Rowlands was once married. It is believed that his wife was the daughter of Mr. Davies of Glynwchaf near Liangeitho. He had seven children who survived him, and two who died in infancy. What became of all his family, and whether there are any lineal descendants of his, I have been unable to ascertain with accuracy.

The engraving of him which faces the title-page of the lives drawn up by Morgan and Owen, gives one the idea of Rowlands being a grave and solemn-looking man. It is probably taken from the picture of him, which Lady Huntingdon sent an artist to take at the very end of his life. The worthy old saint did not at all like having his portrait taken. “Why do you object, sir?” said the artist at last. “Why?” replied the old man, with great emphasis; “I am only a bit of clay like thyself” And then he exclaimed, “Alas! alas! alas!

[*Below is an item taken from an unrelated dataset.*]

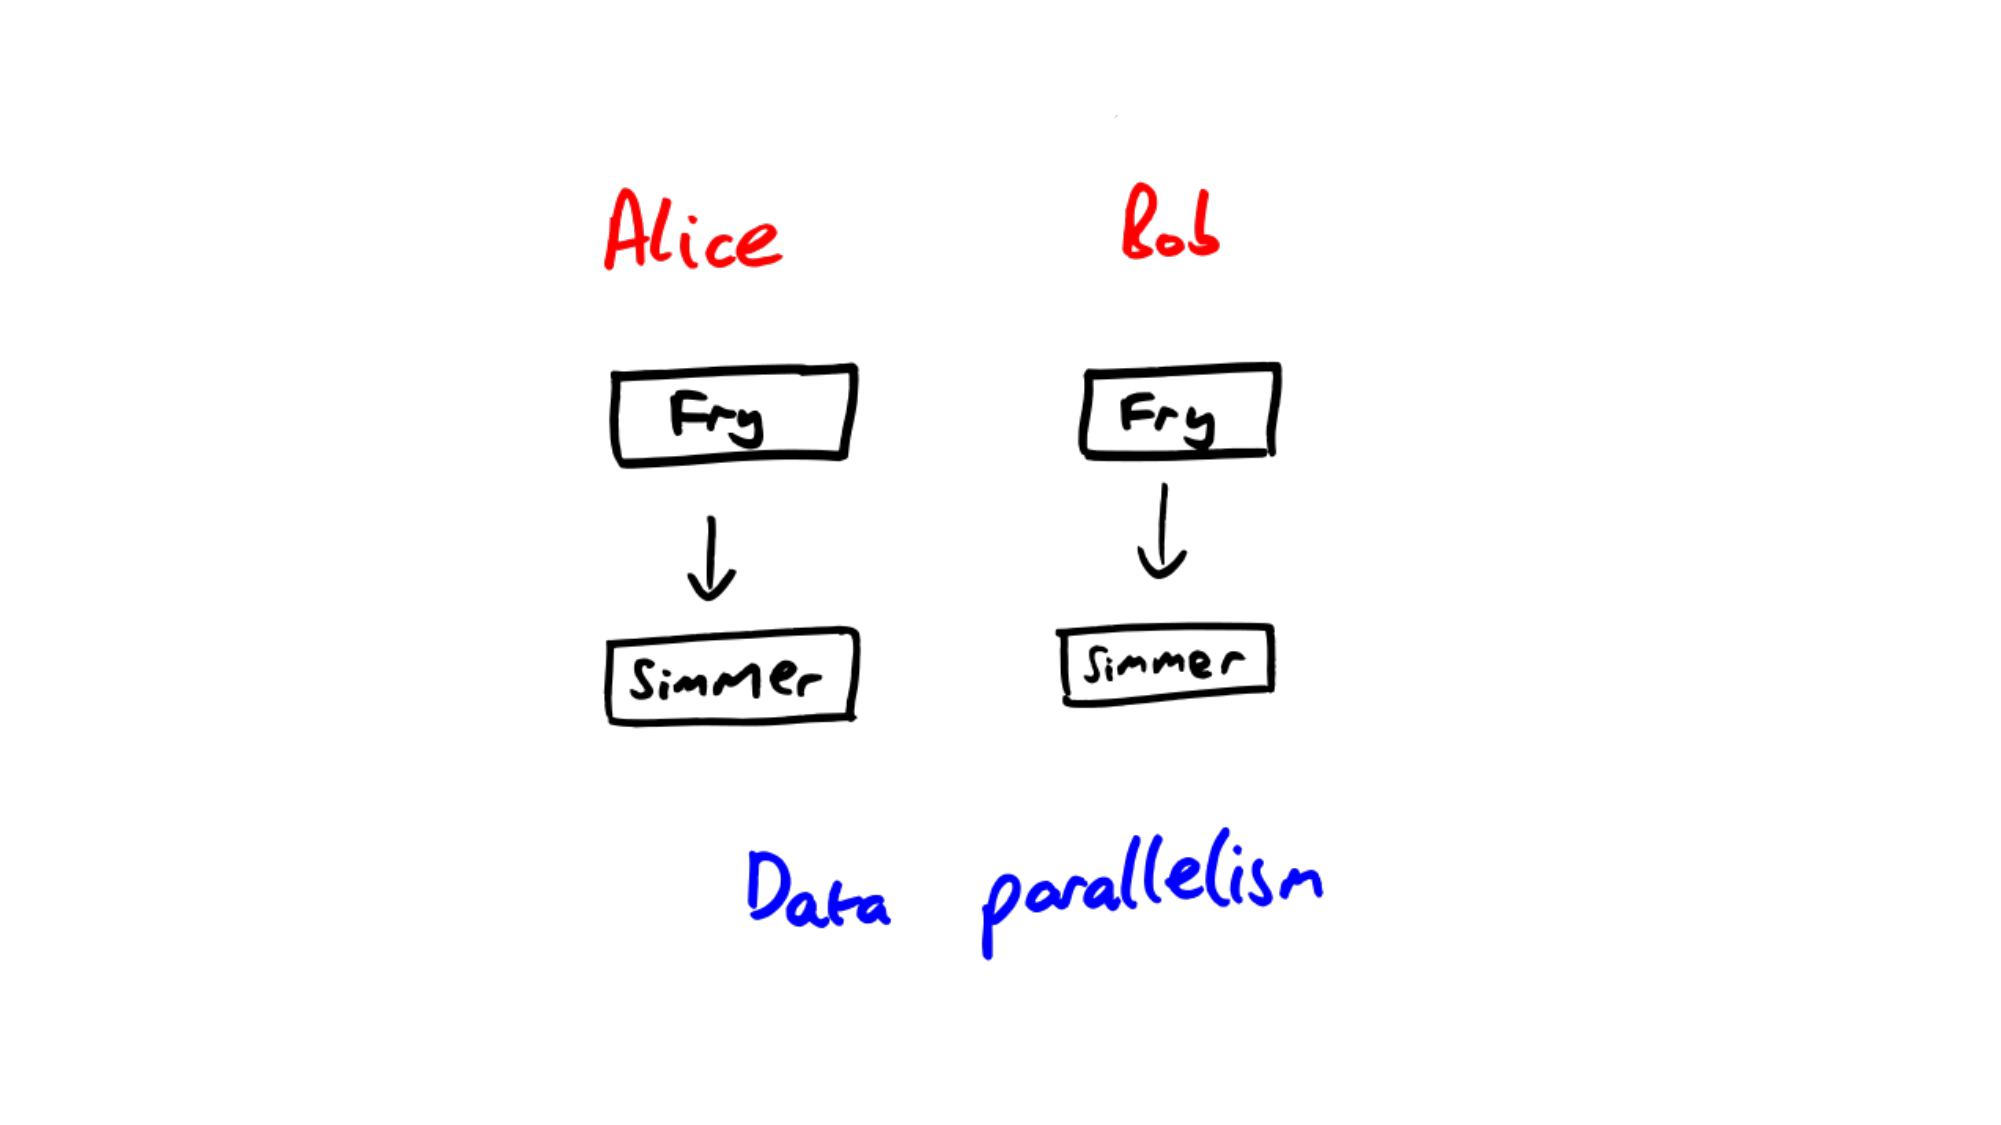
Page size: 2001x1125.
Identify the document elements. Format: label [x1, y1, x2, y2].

Taking the picture of a poor old sinner! alas! alas! “His countenance” says Morgan, “altered and fell at once, and this is the reason why the picture appears so heavy and cast down.”

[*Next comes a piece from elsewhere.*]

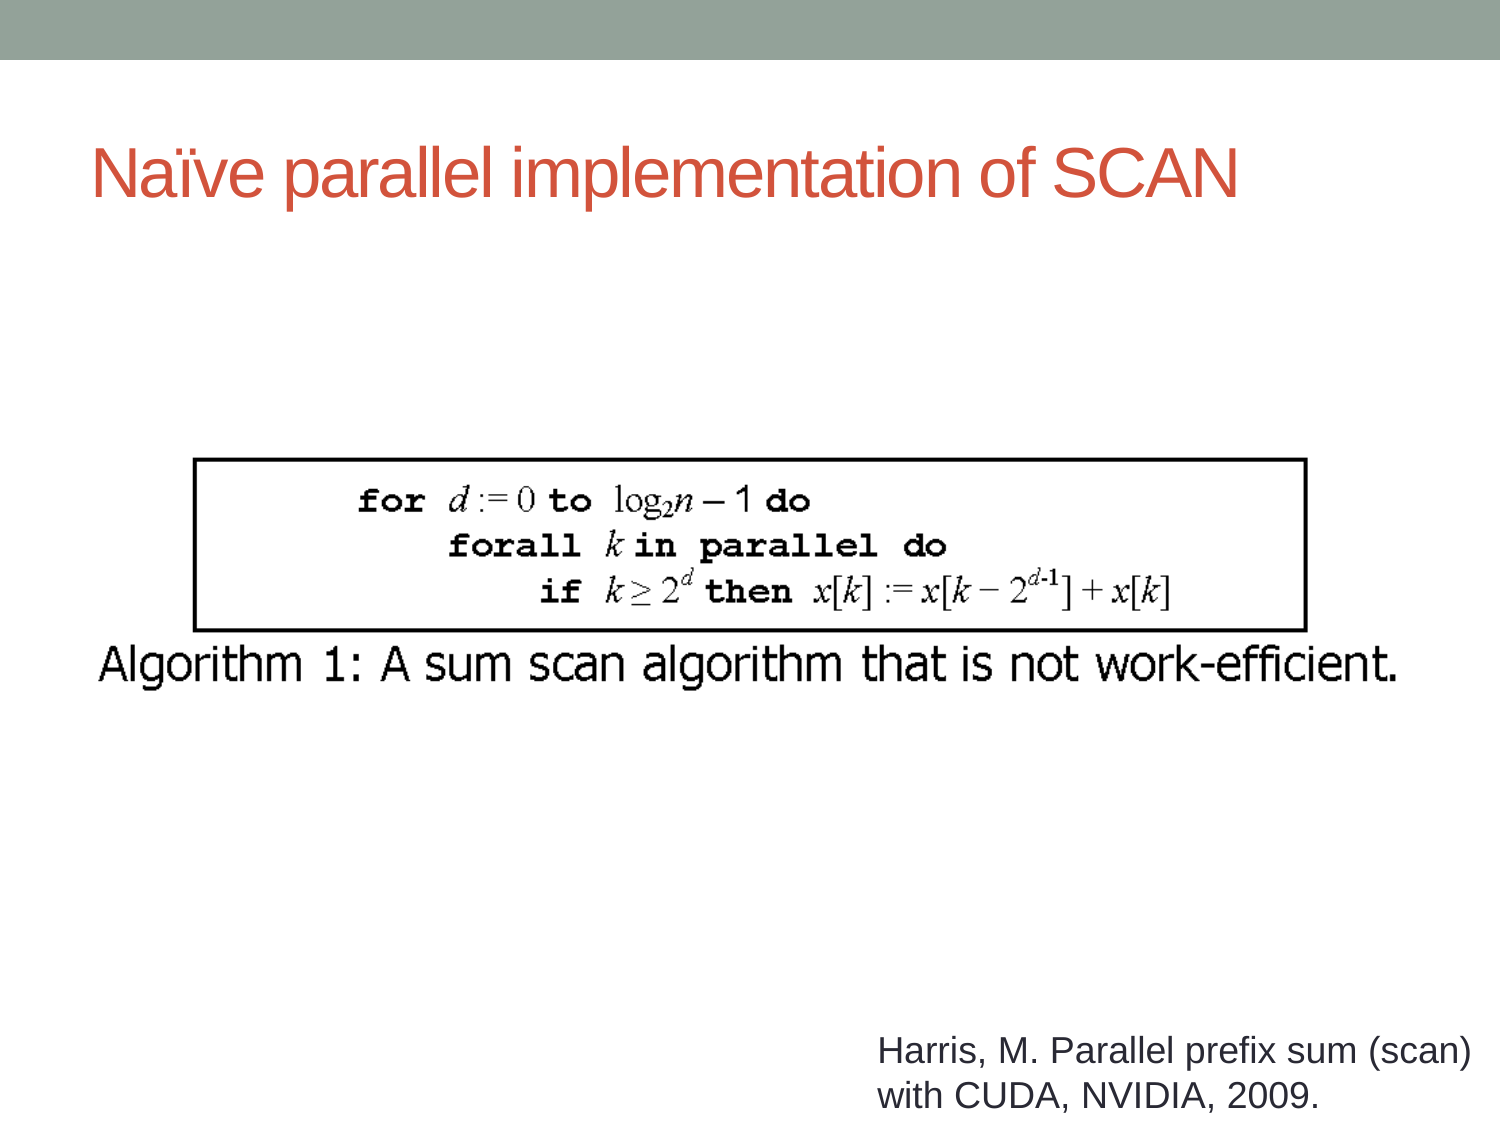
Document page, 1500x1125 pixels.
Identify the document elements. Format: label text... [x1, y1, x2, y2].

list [0, 424, 1486, 749]
text_box Harris, M. Parallel prefix sum (scan) with CUDA, NVIDIA, 2009. [862, 1018, 1500, 1124]
title Naïve parallel implementation of SCAN [75, 87, 1425, 250]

I have other things yet to tell about Rowlands. His preaching and the many characteristic anecdotes about him deserve special notice. But I must reserve these points for another chapter.

*The memoirs of Rowlands to which I refer are two small volumes by the Rev. John Owen, Rector of Tbrussington, and the Rev. E. Morgan, Vicar of Syston, both in the county of Leicester. The private information which I have received has been supplied by a relative of the great Welsh apostle, though not in lineal descent, the Rev. William Row lands of Fishguard, South Wales. Some few facts, it may be interesting to my readers to know, come from an old man of eighty-five, who, when a boy, heard Rowlands preach.

** For a clue to all this intricacy, I am entirely indebted to the Rev. W. Rowlands of Fishguard. Unless the facts I have detailed are carefully remembered, it is impossible to understand how Daniel Rowlands was so easily turned out of his position. The truth is that he was only a curate.